***** The data *****
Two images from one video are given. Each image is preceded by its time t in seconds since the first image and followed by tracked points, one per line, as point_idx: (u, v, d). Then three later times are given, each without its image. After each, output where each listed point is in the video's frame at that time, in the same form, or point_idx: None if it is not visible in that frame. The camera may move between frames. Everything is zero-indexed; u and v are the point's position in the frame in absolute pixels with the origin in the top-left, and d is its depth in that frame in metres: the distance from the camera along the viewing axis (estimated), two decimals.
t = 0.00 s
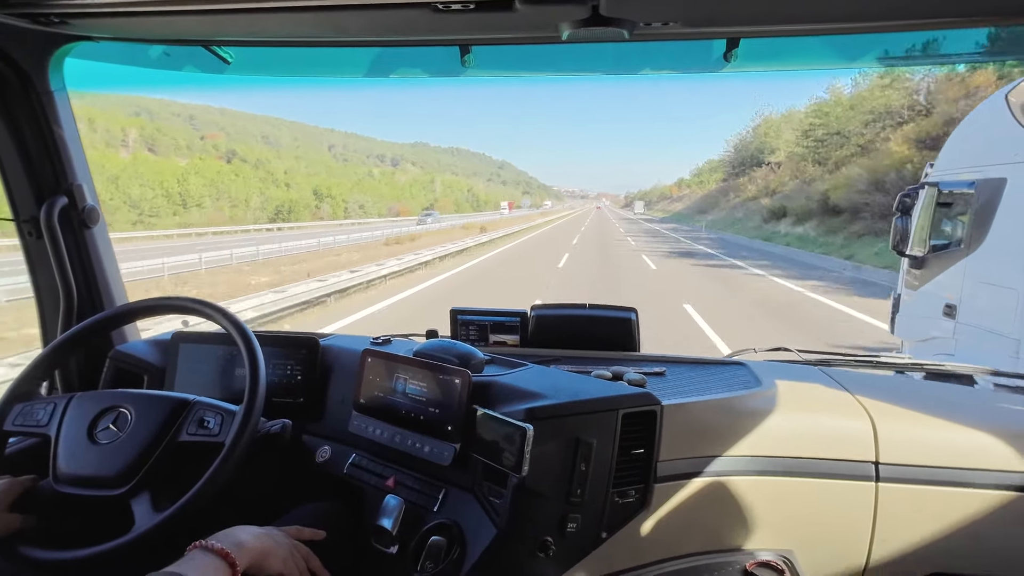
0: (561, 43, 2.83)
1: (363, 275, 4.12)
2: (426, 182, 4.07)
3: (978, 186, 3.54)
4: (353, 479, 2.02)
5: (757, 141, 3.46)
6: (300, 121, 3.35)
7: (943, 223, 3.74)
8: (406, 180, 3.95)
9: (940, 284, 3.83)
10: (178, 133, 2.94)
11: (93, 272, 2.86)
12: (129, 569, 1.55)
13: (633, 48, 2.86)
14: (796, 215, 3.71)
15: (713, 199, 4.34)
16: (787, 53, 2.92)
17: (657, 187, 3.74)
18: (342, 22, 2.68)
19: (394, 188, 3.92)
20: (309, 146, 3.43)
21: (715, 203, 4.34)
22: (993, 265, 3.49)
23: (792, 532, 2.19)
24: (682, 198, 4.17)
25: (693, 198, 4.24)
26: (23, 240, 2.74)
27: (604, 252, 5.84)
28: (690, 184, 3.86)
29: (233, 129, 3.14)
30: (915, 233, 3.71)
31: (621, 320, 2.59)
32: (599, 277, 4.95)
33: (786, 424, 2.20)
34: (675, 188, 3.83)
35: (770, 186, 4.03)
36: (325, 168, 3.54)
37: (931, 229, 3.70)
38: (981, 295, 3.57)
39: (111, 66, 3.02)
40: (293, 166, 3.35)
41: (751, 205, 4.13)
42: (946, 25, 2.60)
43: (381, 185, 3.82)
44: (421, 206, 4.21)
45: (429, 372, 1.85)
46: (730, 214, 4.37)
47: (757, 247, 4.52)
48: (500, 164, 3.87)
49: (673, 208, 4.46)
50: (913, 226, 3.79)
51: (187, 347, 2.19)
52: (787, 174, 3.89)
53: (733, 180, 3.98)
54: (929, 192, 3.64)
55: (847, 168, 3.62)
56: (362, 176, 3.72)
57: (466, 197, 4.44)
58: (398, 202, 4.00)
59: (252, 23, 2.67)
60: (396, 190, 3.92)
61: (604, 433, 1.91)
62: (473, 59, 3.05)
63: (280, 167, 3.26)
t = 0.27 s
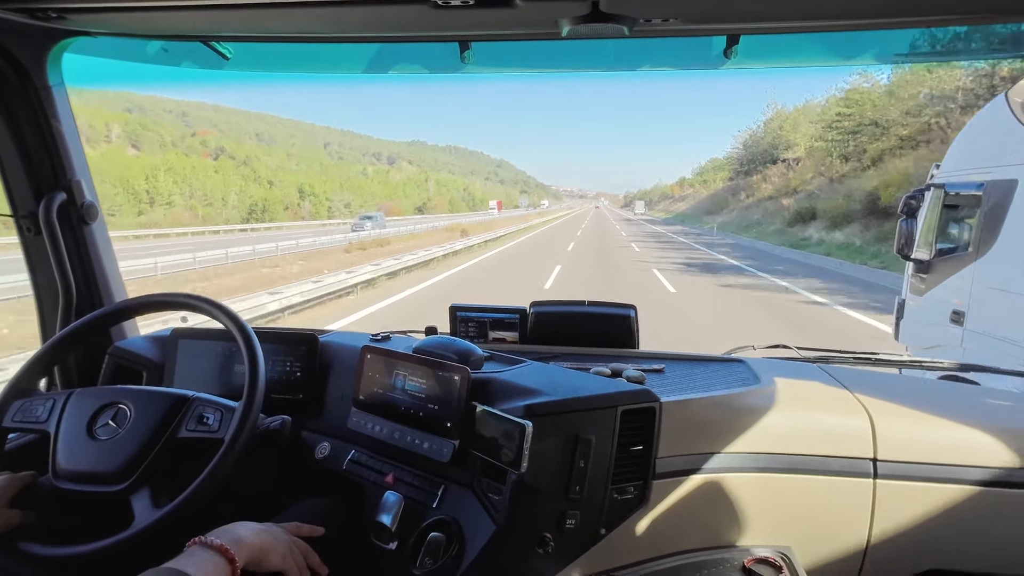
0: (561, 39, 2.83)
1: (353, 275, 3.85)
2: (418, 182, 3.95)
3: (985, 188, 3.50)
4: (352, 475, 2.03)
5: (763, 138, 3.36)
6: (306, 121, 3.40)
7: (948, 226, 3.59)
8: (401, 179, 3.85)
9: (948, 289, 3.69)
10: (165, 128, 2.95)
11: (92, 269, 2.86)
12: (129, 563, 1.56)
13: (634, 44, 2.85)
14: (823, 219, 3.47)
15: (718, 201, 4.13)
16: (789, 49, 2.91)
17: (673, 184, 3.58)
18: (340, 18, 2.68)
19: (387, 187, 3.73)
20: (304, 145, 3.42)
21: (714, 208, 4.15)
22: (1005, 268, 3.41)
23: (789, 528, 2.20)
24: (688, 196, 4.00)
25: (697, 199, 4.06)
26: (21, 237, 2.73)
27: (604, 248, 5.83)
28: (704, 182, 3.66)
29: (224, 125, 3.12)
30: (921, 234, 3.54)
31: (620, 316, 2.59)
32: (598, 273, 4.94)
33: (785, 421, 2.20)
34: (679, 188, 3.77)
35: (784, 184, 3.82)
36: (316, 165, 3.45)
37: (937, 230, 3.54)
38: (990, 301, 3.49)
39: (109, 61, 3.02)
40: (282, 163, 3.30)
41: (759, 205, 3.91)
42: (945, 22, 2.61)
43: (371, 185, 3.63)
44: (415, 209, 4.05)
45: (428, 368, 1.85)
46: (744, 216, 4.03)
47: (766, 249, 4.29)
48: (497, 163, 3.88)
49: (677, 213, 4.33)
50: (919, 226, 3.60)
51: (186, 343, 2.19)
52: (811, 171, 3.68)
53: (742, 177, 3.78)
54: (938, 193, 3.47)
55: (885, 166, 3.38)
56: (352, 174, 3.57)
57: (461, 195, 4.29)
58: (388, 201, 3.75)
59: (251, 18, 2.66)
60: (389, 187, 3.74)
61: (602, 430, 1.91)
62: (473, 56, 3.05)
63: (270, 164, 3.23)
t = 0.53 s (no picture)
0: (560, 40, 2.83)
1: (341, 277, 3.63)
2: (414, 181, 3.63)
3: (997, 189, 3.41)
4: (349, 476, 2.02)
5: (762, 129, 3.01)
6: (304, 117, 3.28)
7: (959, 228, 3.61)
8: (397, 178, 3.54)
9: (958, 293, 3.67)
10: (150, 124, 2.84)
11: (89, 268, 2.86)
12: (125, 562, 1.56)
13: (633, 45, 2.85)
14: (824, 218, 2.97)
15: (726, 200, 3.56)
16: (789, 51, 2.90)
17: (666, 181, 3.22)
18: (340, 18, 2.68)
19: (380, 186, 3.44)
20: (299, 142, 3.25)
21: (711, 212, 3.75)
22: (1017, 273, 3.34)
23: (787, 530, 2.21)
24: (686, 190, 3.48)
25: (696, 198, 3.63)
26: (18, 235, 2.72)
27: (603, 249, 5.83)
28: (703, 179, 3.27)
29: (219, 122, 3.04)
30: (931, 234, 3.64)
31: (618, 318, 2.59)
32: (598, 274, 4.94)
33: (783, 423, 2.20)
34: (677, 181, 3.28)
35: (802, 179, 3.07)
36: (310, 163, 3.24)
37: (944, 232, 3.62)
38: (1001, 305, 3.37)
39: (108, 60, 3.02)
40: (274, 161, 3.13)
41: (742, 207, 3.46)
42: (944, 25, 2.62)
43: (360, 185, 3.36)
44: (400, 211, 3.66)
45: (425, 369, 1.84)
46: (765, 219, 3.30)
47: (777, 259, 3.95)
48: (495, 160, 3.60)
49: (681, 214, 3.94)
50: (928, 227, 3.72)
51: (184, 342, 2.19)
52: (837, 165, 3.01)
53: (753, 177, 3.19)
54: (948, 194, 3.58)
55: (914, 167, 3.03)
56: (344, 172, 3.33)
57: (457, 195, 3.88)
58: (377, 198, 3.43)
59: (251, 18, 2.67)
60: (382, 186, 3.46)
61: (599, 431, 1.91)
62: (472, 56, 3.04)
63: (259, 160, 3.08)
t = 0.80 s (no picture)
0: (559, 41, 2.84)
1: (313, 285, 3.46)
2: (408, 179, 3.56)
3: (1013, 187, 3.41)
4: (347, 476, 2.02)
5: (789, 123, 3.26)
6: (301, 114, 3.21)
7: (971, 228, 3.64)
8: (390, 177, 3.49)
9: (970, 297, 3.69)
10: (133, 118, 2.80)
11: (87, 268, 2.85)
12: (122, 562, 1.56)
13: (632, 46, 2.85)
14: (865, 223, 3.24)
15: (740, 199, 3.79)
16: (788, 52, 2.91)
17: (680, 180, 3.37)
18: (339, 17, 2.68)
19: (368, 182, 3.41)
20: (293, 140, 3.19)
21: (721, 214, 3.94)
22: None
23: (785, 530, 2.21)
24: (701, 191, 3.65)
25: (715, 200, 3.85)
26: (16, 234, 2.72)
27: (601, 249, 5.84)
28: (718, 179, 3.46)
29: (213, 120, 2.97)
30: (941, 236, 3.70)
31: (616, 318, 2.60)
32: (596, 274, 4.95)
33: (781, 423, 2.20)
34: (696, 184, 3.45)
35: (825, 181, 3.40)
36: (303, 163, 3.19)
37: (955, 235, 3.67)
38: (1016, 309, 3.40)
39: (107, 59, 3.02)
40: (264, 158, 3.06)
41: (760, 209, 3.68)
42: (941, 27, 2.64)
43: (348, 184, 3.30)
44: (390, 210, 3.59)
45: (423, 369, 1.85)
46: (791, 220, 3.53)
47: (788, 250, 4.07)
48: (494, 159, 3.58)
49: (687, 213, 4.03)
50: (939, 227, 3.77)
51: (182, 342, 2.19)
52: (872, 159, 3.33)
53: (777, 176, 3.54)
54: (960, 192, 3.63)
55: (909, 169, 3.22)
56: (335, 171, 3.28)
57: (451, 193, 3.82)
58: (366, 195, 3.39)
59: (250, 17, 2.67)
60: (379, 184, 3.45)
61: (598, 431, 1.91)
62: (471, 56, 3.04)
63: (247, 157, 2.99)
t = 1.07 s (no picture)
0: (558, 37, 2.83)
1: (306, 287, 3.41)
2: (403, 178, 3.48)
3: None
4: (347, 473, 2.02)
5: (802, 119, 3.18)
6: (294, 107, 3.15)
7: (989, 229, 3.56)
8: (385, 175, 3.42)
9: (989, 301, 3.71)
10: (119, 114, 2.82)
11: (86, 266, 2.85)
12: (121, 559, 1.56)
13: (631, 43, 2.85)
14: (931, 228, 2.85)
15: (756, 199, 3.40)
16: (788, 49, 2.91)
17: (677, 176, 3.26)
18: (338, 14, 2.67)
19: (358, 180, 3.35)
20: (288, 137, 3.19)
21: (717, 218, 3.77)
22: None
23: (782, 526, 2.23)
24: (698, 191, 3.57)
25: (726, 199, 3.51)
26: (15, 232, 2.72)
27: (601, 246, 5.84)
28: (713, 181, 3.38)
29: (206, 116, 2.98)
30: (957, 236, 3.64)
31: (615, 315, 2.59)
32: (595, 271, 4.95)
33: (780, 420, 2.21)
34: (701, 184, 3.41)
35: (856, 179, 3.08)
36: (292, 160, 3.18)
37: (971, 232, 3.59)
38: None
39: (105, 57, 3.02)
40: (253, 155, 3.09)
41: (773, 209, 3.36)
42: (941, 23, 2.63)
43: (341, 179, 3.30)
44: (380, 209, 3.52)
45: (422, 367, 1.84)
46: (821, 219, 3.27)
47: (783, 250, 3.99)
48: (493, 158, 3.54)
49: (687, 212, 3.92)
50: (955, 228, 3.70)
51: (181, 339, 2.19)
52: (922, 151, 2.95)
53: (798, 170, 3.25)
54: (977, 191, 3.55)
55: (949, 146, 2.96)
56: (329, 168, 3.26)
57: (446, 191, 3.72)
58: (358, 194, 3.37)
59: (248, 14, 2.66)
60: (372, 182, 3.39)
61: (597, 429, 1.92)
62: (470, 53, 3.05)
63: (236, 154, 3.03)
*****
■ **What is required**
Please give again the lines above between the line holding "37: (937, 230, 3.54)" and the line holding "21: (711, 212, 3.75)", inclusive, exactly as they are and with nothing added.

■ **Answer to this problem**
37: (937, 230, 3.54)
38: (990, 301, 3.49)
39: (109, 61, 3.02)
40: (282, 163, 3.30)
41: (759, 205, 3.91)
42: (945, 22, 2.61)
43: (371, 185, 3.63)
44: (415, 209, 4.05)
45: (428, 368, 1.85)
46: (744, 216, 4.03)
47: (766, 249, 4.29)
48: (497, 163, 3.88)
49: (677, 213, 4.33)
50: (919, 226, 3.60)
51: (186, 343, 2.19)
52: (811, 171, 3.68)
53: (742, 177, 3.78)
54: (938, 193, 3.47)
55: (885, 166, 3.38)
56: (352, 174, 3.57)
57: (461, 195, 4.29)
58: (388, 201, 3.75)
59: (251, 18, 2.66)
60: (389, 187, 3.74)
61: (602, 430, 1.91)
62: (473, 56, 3.05)
63: (270, 164, 3.23)
t = 0.53 s (no picture)
0: (560, 40, 2.83)
1: (341, 277, 3.63)
2: (414, 181, 3.63)
3: (997, 189, 3.41)
4: (349, 476, 2.02)
5: (762, 129, 3.01)
6: (304, 117, 3.28)
7: (959, 228, 3.61)
8: (397, 178, 3.54)
9: (958, 293, 3.67)
10: (150, 124, 2.84)
11: (89, 268, 2.86)
12: (125, 562, 1.56)
13: (633, 45, 2.85)
14: (824, 218, 2.97)
15: (726, 200, 3.56)
16: (789, 51, 2.90)
17: (666, 181, 3.22)
18: (340, 18, 2.68)
19: (380, 186, 3.44)
20: (299, 142, 3.25)
21: (711, 212, 3.75)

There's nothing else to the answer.